- **AVAILABLE DATA**
——

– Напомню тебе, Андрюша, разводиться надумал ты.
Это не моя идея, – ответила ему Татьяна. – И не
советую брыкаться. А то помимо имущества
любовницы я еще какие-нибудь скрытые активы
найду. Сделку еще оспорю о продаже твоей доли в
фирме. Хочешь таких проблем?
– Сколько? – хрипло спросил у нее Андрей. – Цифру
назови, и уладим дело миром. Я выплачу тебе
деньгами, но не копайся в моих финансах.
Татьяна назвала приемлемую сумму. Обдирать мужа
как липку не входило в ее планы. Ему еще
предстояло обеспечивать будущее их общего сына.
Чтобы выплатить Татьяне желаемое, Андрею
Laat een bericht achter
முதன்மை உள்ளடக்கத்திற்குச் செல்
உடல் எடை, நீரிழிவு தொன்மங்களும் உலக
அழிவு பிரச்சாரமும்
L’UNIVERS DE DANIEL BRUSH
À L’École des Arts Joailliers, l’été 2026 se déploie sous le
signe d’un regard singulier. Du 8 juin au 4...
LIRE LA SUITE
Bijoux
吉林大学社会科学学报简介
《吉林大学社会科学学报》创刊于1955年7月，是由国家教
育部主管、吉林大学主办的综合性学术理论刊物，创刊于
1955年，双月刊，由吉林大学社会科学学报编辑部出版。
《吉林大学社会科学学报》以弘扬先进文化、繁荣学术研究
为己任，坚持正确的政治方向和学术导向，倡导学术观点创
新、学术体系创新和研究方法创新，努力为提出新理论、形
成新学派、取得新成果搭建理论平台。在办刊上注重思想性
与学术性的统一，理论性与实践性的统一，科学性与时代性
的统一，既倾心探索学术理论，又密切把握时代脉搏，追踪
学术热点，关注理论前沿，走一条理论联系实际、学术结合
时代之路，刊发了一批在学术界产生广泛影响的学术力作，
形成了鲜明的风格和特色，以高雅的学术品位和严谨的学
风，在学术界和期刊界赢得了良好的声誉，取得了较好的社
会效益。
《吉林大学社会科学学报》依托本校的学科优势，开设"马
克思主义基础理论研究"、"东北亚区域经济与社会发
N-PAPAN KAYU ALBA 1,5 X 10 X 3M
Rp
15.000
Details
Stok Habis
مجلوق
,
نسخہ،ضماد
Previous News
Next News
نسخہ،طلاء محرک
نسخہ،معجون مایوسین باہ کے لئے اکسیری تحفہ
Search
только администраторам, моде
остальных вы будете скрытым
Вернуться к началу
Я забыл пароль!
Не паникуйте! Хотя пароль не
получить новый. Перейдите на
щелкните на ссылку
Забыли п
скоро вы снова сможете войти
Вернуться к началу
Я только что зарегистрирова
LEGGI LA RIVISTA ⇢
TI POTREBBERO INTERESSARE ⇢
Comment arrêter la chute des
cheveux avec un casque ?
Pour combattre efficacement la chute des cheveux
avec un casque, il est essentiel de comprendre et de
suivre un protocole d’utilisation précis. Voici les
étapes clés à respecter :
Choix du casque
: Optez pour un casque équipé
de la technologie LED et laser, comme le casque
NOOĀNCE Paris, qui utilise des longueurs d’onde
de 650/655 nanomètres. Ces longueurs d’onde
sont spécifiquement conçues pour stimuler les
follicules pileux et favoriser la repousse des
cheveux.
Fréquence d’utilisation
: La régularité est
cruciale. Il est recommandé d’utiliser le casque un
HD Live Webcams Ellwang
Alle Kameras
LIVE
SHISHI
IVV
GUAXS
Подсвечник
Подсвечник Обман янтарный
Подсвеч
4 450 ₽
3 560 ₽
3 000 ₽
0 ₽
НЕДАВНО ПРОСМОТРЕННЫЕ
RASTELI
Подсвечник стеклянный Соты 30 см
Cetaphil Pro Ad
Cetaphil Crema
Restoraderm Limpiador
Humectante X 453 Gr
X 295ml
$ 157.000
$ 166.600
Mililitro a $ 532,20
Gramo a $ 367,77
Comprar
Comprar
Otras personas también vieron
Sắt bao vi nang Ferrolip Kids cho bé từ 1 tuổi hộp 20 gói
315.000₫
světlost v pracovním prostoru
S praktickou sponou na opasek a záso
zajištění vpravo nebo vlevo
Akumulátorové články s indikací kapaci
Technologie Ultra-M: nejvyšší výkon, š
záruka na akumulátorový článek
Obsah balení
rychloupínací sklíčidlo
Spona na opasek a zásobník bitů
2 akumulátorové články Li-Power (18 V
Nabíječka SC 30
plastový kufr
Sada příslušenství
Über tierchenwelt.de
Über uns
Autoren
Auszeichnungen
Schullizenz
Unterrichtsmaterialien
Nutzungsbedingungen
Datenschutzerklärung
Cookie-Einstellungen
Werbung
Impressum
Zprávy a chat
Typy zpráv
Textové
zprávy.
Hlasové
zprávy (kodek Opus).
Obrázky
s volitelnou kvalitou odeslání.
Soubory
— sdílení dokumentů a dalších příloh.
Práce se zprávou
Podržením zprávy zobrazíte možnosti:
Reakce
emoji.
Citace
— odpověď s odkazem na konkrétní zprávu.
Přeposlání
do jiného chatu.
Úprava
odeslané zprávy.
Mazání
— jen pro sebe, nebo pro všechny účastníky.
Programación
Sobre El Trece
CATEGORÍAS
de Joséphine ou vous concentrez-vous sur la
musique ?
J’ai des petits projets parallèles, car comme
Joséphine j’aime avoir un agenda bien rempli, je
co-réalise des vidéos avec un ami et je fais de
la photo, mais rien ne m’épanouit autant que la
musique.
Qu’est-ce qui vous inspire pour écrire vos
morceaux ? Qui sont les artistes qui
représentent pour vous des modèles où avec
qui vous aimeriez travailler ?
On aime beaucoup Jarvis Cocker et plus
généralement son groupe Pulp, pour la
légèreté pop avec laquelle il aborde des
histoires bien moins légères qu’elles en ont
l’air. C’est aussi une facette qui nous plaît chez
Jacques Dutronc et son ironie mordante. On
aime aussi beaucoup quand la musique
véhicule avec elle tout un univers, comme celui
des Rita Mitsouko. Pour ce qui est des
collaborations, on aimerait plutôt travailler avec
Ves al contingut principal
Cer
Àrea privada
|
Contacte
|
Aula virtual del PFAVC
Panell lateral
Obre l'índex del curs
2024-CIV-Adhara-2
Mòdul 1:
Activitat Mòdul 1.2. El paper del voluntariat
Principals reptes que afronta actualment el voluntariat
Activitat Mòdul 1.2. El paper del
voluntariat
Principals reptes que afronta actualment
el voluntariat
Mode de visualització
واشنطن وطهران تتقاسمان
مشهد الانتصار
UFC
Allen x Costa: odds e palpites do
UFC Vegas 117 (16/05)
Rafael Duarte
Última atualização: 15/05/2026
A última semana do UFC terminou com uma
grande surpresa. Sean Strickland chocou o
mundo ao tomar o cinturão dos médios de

——

- **TASK TO COMPLETE**
Retrieve each line from the records above where the word "Principals" occurs.

- **FINAL ANSWER**
Principals reptes que afronta actualment el voluntariat
Principals reptes que afronta actualment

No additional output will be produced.